É difícil estabelecer critérios gerais que diferenciem
quem bebe muito de quem é alcoólatra. Não é possível
estabelecer um valor numérico, como a quantidade de álcool ingerido,
pois cada pessoa tem um metabolismo diferente. O que é muito para uns
é pouco para outros e vice-versa.
Atualmente, os critérios usados para definir alcoolismo se baseiam
no prejuízo social e pessoal sofridos por quem abusa das bebidas alcoólicas,
ou no surgimento de sinais de abstinência e dependência pela interrupção
da bebida. A abstinência é a falta que o organismo sente do álcool
depois de um tempo prolongado de uso de doses não pequenas. Quando
um indivíduo apresenta sinais de abstinência, ele está
dependente de álcool, ou seja, quando o álcool é eliminado,
o corpo se ressente e essa pessoa passa mal, precisando de novas doses para
se "normalizar". Os principais sinais de abstinência são
tremores, náuseas, vômitos, tonteiras, mal-estar, fraqueza. Um
dos indicativos de que uma pessoa está dependente é o fato de
ter que aumentar a dose da bebida para alcançar os mesmos efeitos de
antes.
Não temos meios, hoje, de saber com certeza quem será um alcoólatra,
antes que a pessoa comece a beber. Já existem, no entanto, resultados
concretos que mostram a influência genética. Eles foram conseguidos
observando-se filhos de alcoólatras adotados por casais não
alcoólatras.
O vício no álcool começa lentamente. Na fase de dependência
psicológica, o indivíduo não se considera viciado. Ele
acredita que pode parar quando quiser. E como nessa fase o indivíduo
não deseja largar a bebida, prossegue até que começa
a se prejudicar.
Antes de chegar a esse ponto, muitas advertências são dadas pelas
pessoas próximas e todas são sempre desprezadas. Algumas vezes
ocorrem até internações, mas o paciente não se
convence de que é alcoólatra. Geralmente culpa a mulher, o governo,
o patrão ou a circunstância pelos seus excessos. Enquanto sua
condição de dependente do álcool for negada, o paciente
continuará bebendo e se prejudicando.
Os homens brancos jovens são os mais afetados pelo alcoolismo. O início da dependência ocorre em torno dos 20 anos ou no final da adolescência, sendo diagnosticada somente em torno dos 30 anos de idade. Após a quinta ou sexta décadas de vida, o impulso de beber começa a diminuir.

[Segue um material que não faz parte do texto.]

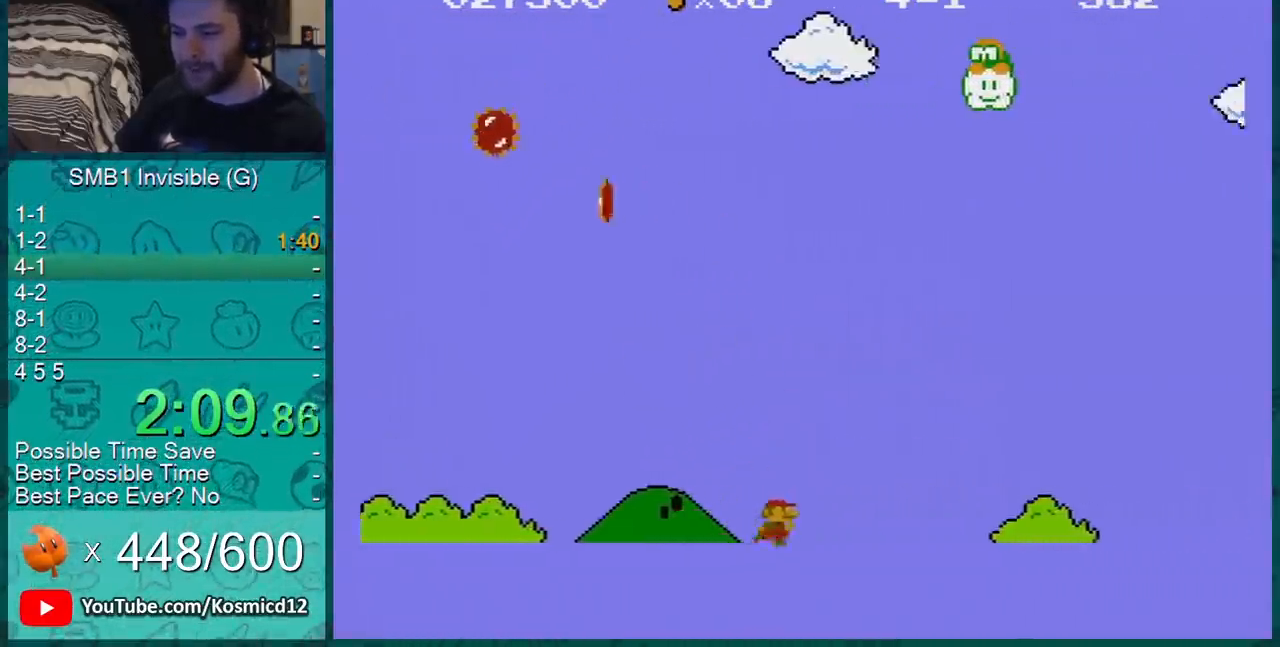
{"buttons": ["B", "DPAD_RIGHT"], "events": []}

No mundo inteiro, os melhores resultados têm sido apresentados pela Associação dos Alcoólatras Anônimos (AAA). Sua eficiência é maior do que qualquer forma isolada de psicoterapia ou controle farmacológico. É importante lembrar que um distúrbio psiquiátrico de base pode estar levando o paciente à bebida, como a depressão, a fobia social e outros transtornos. Por isso a investigação das causas deve ser feita pelo psiquiatra.